Substation: the heart of the wind farm

DanTysk Offshore Substation (Source: Strukton)

A central element of the DanTysk wind farm is the 155/33-kilovolt offshore substation. It forms the gateway for the onward transport of energy to the mainland via submarine cables. This is where the electricity generated by the whole wind farm is converted from 33 kilovolts into 155 kilovolts before it is transferred to a converter station. Here the energy is converted from AC to DC voltage to ensure the electricity is transferred with as little loss as possible.

The latest technology in German high seas

The joint venture Strukton/Hollandia began construction work on the wind farm's substation in the Netherlands in spring 2012. In summer 2013 the unit will be transported by ship to its permanent site, 70 kilometres off the island of Sylt, where it will be anchored to the sea floor. The water at this site reaches a depth of 26 metres.

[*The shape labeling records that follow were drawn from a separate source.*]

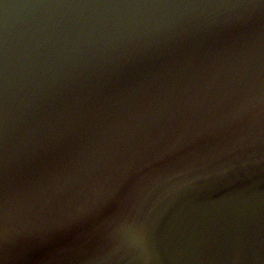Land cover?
I'll list each match as a JSON object with an SVG mask.
<instances>
[{
    "label": "water",
    "instance_id": "water-1",
    "mask_svg": "<svg viewBox=\"0 0 264 264\" xmlns=\"http://www.w3.org/2000/svg\"><path fill=\"white\" fill-rule=\"evenodd\" d=\"M0 264H264V0H0Z\"/></svg>",
    "mask_w": 264,
    "mask_h": 264
},
{
    "label": "clouds",
    "instance_id": "clouds-1",
    "mask_svg": "<svg viewBox=\"0 0 264 264\" xmlns=\"http://www.w3.org/2000/svg\"><path fill=\"white\" fill-rule=\"evenodd\" d=\"M133 242H138L139 238L136 237L134 234L131 236Z\"/></svg>",
    "mask_w": 264,
    "mask_h": 264
}]
</instances>
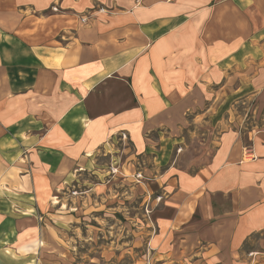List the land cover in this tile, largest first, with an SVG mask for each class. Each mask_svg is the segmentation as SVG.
Here are the masks:
<instances>
[{
	"label": "crops",
	"instance_id": "1",
	"mask_svg": "<svg viewBox=\"0 0 264 264\" xmlns=\"http://www.w3.org/2000/svg\"><path fill=\"white\" fill-rule=\"evenodd\" d=\"M256 96L264 0H0V264H41L36 214L123 137L172 212L151 264H264V239L245 249L264 232V128L223 132L194 173L176 154L198 109Z\"/></svg>",
	"mask_w": 264,
	"mask_h": 264
},
{
	"label": "rangeland",
	"instance_id": "2",
	"mask_svg": "<svg viewBox=\"0 0 264 264\" xmlns=\"http://www.w3.org/2000/svg\"><path fill=\"white\" fill-rule=\"evenodd\" d=\"M260 98L213 102L198 109L196 118L187 117L182 148L176 151L181 169L194 173L206 165L225 131H238L250 144V132L264 128ZM204 110L213 117L205 118ZM122 139L97 153L92 164L77 168L72 180L47 200L46 210L36 214L41 264H151L155 215L172 212L162 208L160 185L142 175L151 169L150 157L136 155L132 144ZM261 239L264 232L252 238L246 251L260 249Z\"/></svg>",
	"mask_w": 264,
	"mask_h": 264
}]
</instances>
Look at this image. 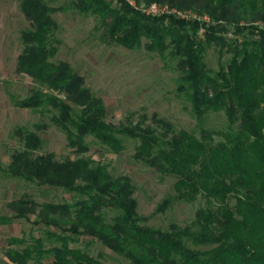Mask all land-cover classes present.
I'll list each match as a JSON object with an SVG mask.
<instances>
[{"label":"trees","instance_id":"trees-1","mask_svg":"<svg viewBox=\"0 0 264 264\" xmlns=\"http://www.w3.org/2000/svg\"><path fill=\"white\" fill-rule=\"evenodd\" d=\"M137 1L192 10L209 23L146 16L122 0H70L78 12L98 19L102 42L127 50L143 47L163 62H176L175 92L188 103L200 135L177 131L156 115L149 124L144 114L137 120L128 115L119 125L108 122L102 99L84 79L69 63L52 61L57 25L51 15L58 9L43 0H20L30 28L21 32L16 72L28 76L34 88L23 100L10 98L42 120L33 130L15 129L21 146L2 172L73 198L38 203L23 196L9 202L13 215L0 216V225L15 219L45 229L30 242L10 238L5 257L12 264H45L49 257L50 264H106L103 255L95 258L70 246L87 238L86 246L97 241L127 264H264V0ZM211 46L218 49L216 71L204 62ZM209 113L224 115L223 130L204 127ZM49 125L65 135L78 156L87 153L90 142L120 154L125 139L137 141L134 159L172 177L175 200L202 199V206L187 226L162 231L145 225L128 176H113L91 157L57 160L41 152L40 134Z\"/></svg>","mask_w":264,"mask_h":264},{"label":"rangeland","instance_id":"rangeland-1","mask_svg":"<svg viewBox=\"0 0 264 264\" xmlns=\"http://www.w3.org/2000/svg\"><path fill=\"white\" fill-rule=\"evenodd\" d=\"M43 1L49 7L58 9L51 15L57 25L54 32L57 52L52 61L69 63L84 79L85 86L102 99L108 122L119 125L128 115L133 114L137 120L144 114L149 124L152 116L156 115L168 121L177 131L200 135L188 103L175 92L179 76L175 61L167 59L163 62L143 47L127 50L116 44H106L101 40L103 31L95 16L78 12L70 0ZM187 12L198 14L192 10ZM29 28V22L20 11V0H0V216L4 217L13 215L7 204L23 196H29L38 203L71 202L73 198L59 189L29 184L2 172L9 165L13 152L21 146L13 136L15 129L23 127L33 130V125L42 120L37 113L15 107L10 98L23 100L34 88L28 76L16 72L17 57L23 50L21 32ZM227 58L225 56L224 59ZM204 62L213 71L218 69L216 47L211 46L205 51ZM204 127L223 130L224 115L209 113L205 117ZM40 135L44 141L41 152L52 153L57 160L91 157L95 162L106 165L113 176H128L134 187L137 213L147 218L145 225L149 227L168 231L172 225L187 226L202 206V199L193 203L175 200V180L134 159L135 140L125 139V149L120 154H113L97 142H90L87 153L78 156L68 147L65 135L56 127L49 125ZM89 141L91 138H87ZM111 216L113 214L109 213L107 220ZM29 218L32 221L35 217L31 215ZM44 229L43 225L34 227L30 222L15 219L11 224L0 225V264H12L5 258L10 238H24L30 242L31 237H43ZM87 243L89 239L81 238L79 243L70 246L83 248L95 258L101 254L106 264H127L124 258L99 242L94 241L86 246ZM45 246L49 247L50 243ZM44 263L50 264L51 258H46Z\"/></svg>","mask_w":264,"mask_h":264},{"label":"built area","instance_id":"built-area-1","mask_svg":"<svg viewBox=\"0 0 264 264\" xmlns=\"http://www.w3.org/2000/svg\"><path fill=\"white\" fill-rule=\"evenodd\" d=\"M125 4L130 6L132 9L141 12L142 14L150 17H158L162 15H175L176 17L185 20H196L200 23H209V18L207 16H200L197 14H192L187 11H179L176 9H171L167 5H161L157 3H151L146 5L143 2H138L137 0H122ZM199 34H203V29H200Z\"/></svg>","mask_w":264,"mask_h":264},{"label":"crops","instance_id":"crops-1","mask_svg":"<svg viewBox=\"0 0 264 264\" xmlns=\"http://www.w3.org/2000/svg\"><path fill=\"white\" fill-rule=\"evenodd\" d=\"M16 64H17V62H16ZM6 258V257H5ZM8 260V259H7ZM9 261V260H8Z\"/></svg>","mask_w":264,"mask_h":264}]
</instances>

Sturdy construction to protect against the elements

The substation will be built based on the so-called jacket/topside design. The jacket is the foundation and forms a steel construction which stands roughly 45 metres tall. This structure will be installed on the bed of the North Sea, its foundation pile supporting the topside where all the technological equipment is housed. This closed design means that the substation, which reaches an overall height of 75 metres, is well protected against the adverse weather conditions on the North Sea. The structure will contain a total of three decks and, due to its isolated location, a helicopter landing pad and a petrol refill station.

Dual assurance

The offshore substation is characterised by its dual set of transformers. Both of the main transformers are so large in size that one unit alone could transfer the entire energy generated by the wind farm should the other fail. This means that even if one component is faulty, the substation will still ensure that the energy generated by the farm can be transferred onto shore. The substation's topside contains control rooms and emergency generators, as well as a crane and a helicopter landing pad on the deck.